--- Okuma parçası ---
Benzerlerine sıklıkla rastlamadığımı video oyunlarıyla karşılaşmak insanı memnun ediyor. The Falconeer isimli yapım da bunlardan bir tanesi. Bir şahini yönettiğimiz bu oyunda, denizlerle çevrili bir dünyada gökyüzünün hakimi oluyoruz. İlgi çekici genel oyun yapısıyla birlikte bu yapımın daha pek çok şaşırtıcı tarafı da bulunuyor. Bahsettiğim şaşırtıcı taraflardan bir tanesiyse, The Falconeer oyununun seslendirmelerinin haricinde yalnızca tek bir kişi tarafından geliştirilmiş olması. Bu kişinin, Tomas Sala ismindeki bir video oyunu geliştiricisi olduğunu da söyleyerek karşımızda nasıl bir yapıyla karşılaştığımızı biraz daha detaylıca sizlerle paylaşayım.
---
* **Görev**
Yukarıdaki The Falconeer oyununu anlatan okuma parçasını, son cümlesinden sonra kaldığı yerden sürdürün.
--- Girdi verisi ---
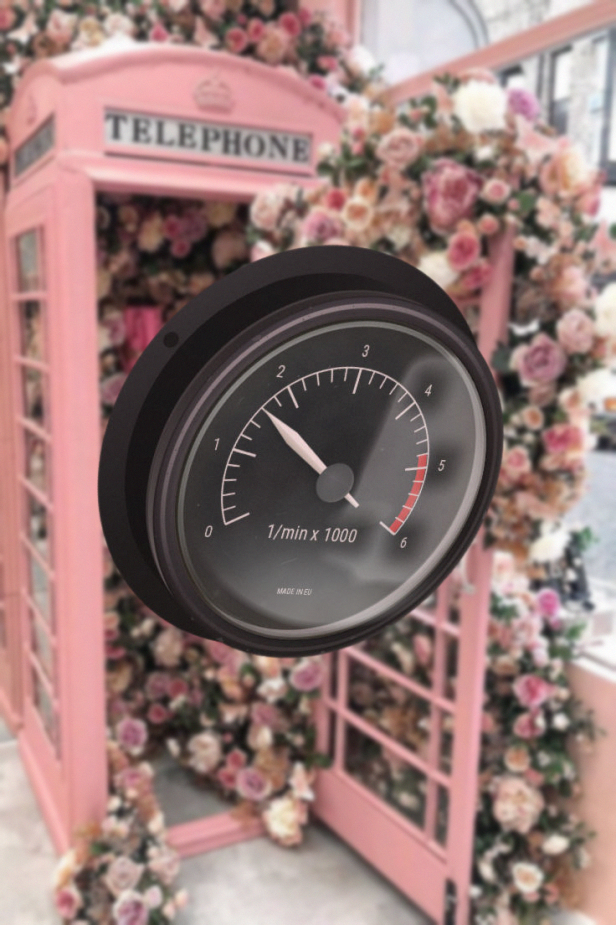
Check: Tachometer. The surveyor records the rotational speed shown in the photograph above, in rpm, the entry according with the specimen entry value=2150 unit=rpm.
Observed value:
---
* **Görev çıktısı**
Hemen üst kısımda belirttiğim üzere The Falconeer ile bir şahini kontrol ediyoruz fakat bu şahinin bir sürücüsü bulunuyor. Oyuna başlarken bizden bu sürücüyü ve şahinimizi seçme şansı veriliyor. Yine belirttiğim gibi denizlerle çevrili, suların hakim olduğu bir açık dünyada geçiyor bu yapım. Dünyamızın her tarafı suların işgaline uğramışken, denizlerin üzerinde kalabilen kaya parçalarına yapılar konumlandırılmış durumda. Farklı bir biçimde söylersek, oyun alanımızın büyük bir çoğunluğu denizden ve bu denizim içerisine dağılmış adacıklardan oluşuyor.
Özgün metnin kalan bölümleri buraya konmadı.